Friday 13 March 2020

Training grants: a useful policy to address skills and productivity gaps?

As work changes, firm-provided training may become more relevant for good economic and social outcomes. However, so far there is little or no causal evidence about the effects of training on firms. Pedro Martins looks at the effects of a training grants programme in Portuguese firms.


As most academics, I am fortunate to be able to update my own skills on a regular basis. For instance, when I attend a research seminar, I learn from colleagues that are pushing the knowledge frontier in their specific fields. Some of their insights will sooner or later also feature in my own teaching and research, thus increasing my performance and that of my institution.

However, workers from other sectors typically have far fewer opportunities to increase their skills on a regular basis. Recent research by the European Investment Bank indicates that, on average, workers in Europe spend less than 0.5% of their working time on training activities. In the current context of major changes in labour markets – including artificial intelligence and automation and perhaps even coronavirus – this training figure seems too low.

Economics has long predicted some degree of under-provision of training in labour markets. First, training is expensive for firms, as it typically entails significant direct and indirect costs. Second, employers know they will lose their investments in training if employees subsequently leave. It will be even worse if workers are poached by competitors. Moreover, even leaving aside the issues above, firms may struggle to estimate the effects of training on their performance (sales, profits, etc), which will again detract them from upskilling their workers.

The context above points to an important market failure in training. This context may also explain in part the disappointing economic performance of many European countries over the last years. While labour markets have become more efficient, incentives for on-the-job training may paradoxically have declined, as workers move more easily to other firms. However, public policy may play a role in alleviating the under-provision of training. Specifically, governments can subsidise training in the workplace in order to bring its private net benefit more in line to its social value.

The new working paper featured in this blog and recently presented at a CVER seminar (‘Employee training and firm performance: Quasi-experimental evidence from the European Social Fund’) contributes empirical evidence to this question. The research evaluates the effects of a €200-million training grants scheme supported by the European Union on different dimensions of recipient firms.

The study draws on the difference-in-differences counterfactual evaluation methodology, comparing the outcomes of about 3,500 firms that applied and received a training grant (of about €30,000) and around 6,000 firms that also applied but had their application rejected. Using rich micro data from Portugal, the country where the scheme was introduced, firms can be compared over several years both before and after their participation in the training grants scheme.

The results indicate that the scheme had significant positive effects on training take up, both in terms of training hours and expenditure. For instance, training increased by about 50 hours per worker per year in the firms that received the grant, compared to firms that had their applications rejected. Deadweight – funding training that would be carried out even without the funding – appears to be very limited, in contrast to the findings of an earlier study of a programme in the UK (link).

Moreover, the additional training conducted by firms led to a number of important outcomes that the study can trace, including increased sales, value added, employment, productivity, and exports. These effects tend to be of at least 5% and, in some cases, 10% or more.

For instance, the figure below presents the average difference in total sales between firms that received the grant and those that did not. (Periods -9 to -1 refer to the years before the grant was awarded; while period 0, the comparison year, is when the firm applied for the grant; period 1 is when the firm conducted the training; and periods 2 to 10 refer to the years after the training was conducted.)  The results indicate that total sales are 5% higher in the firm in year 2 and 10% higher in year 5. However, there were no differences between firms before the grant was awarded, which is reassuring as to the counterfactual nature of the study.

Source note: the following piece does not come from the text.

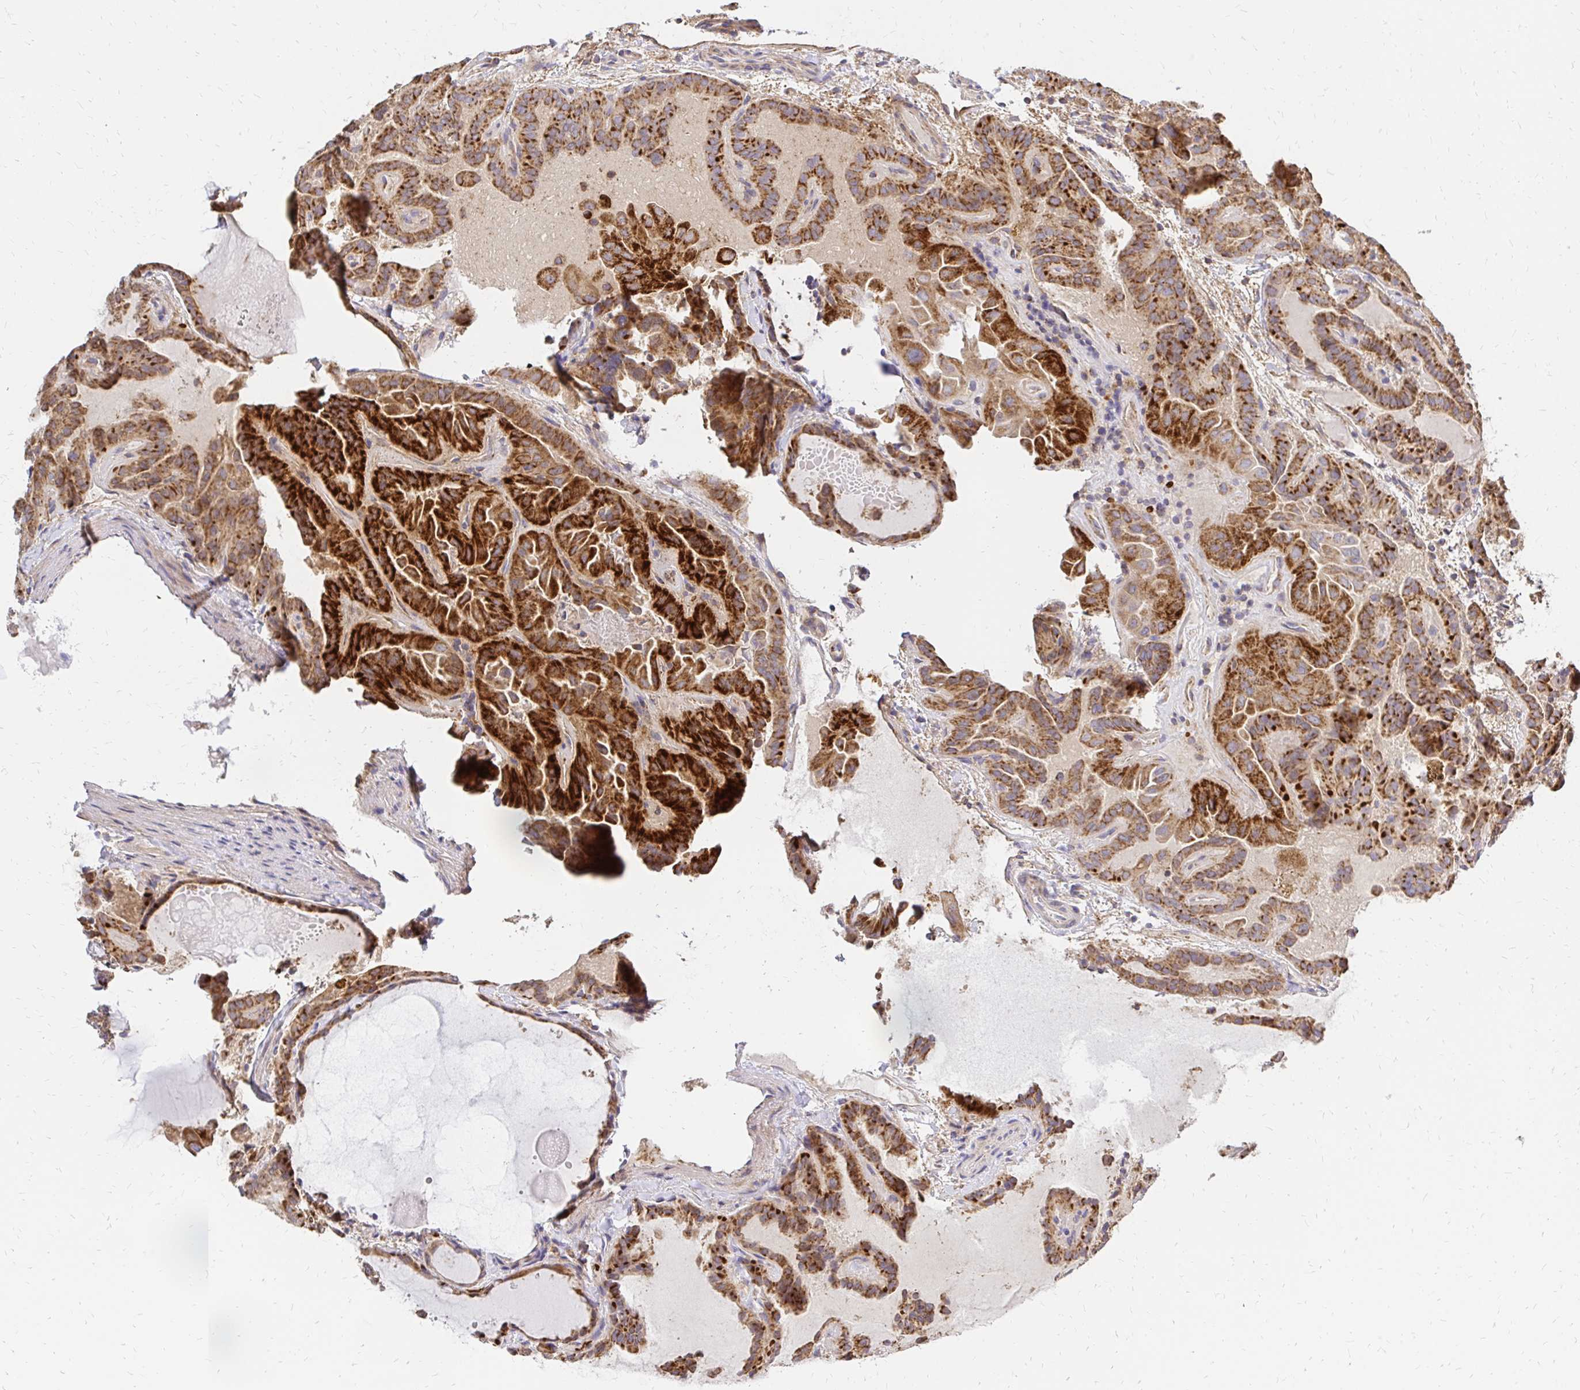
{"staining": {"intensity": "strong", "quantity": ">75%", "location": "cytoplasmic/membranous"}, "tissue": "thyroid cancer", "cell_type": "Tumor cells", "image_type": "cancer", "snomed": [{"axis": "morphology", "description": "Papillary adenocarcinoma, NOS"}, {"axis": "topography", "description": "Thyroid gland"}], "caption": "A micrograph showing strong cytoplasmic/membranous expression in approximately >75% of tumor cells in thyroid cancer (papillary adenocarcinoma), as visualized by brown immunohistochemical staining.", "gene": "MRPL13", "patient": {"sex": "female", "age": 46}}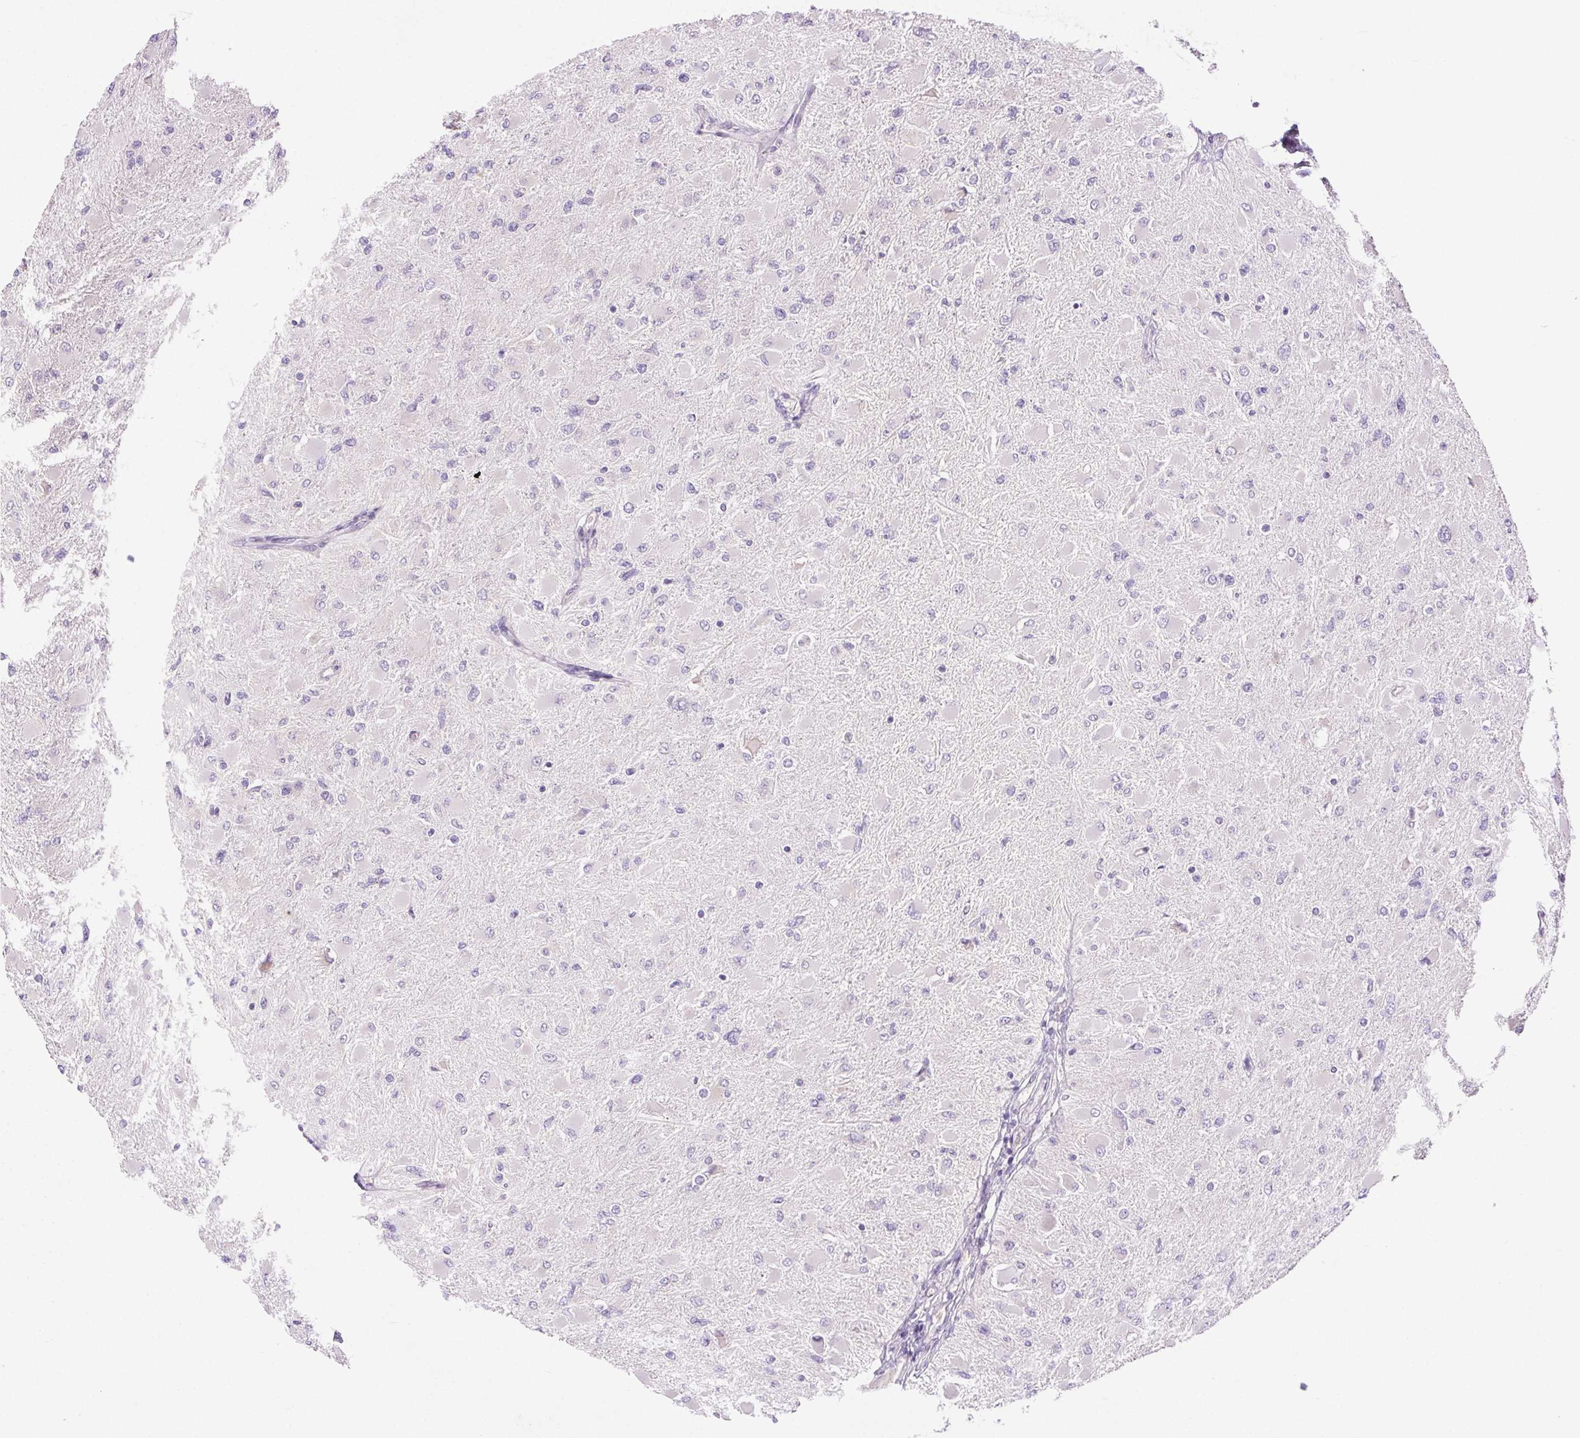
{"staining": {"intensity": "negative", "quantity": "none", "location": "none"}, "tissue": "glioma", "cell_type": "Tumor cells", "image_type": "cancer", "snomed": [{"axis": "morphology", "description": "Glioma, malignant, High grade"}, {"axis": "topography", "description": "Cerebral cortex"}], "caption": "This photomicrograph is of malignant glioma (high-grade) stained with immunohistochemistry (IHC) to label a protein in brown with the nuclei are counter-stained blue. There is no expression in tumor cells.", "gene": "ARHGAP11B", "patient": {"sex": "female", "age": 36}}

The employment results are also interesting as they come from both fewer separations and increased hirings. Firms that increase their training activities in the context of the grant appear to want to expand their workforce but also to retain the workers they already employ. Moreover, the employment effects are stronger when the scheme ran in periods of recession, suggesting that training grants can also act as an active/passive labour market policy, with a positive ‘lock-in’ impact.

In conclusion, there is a case to be made for workplaces to become a little more similar to universities. On-the-job learning can make firms (much) more productive - but that may require a bigger role from governments. Training grants may be a promising tool in this regard.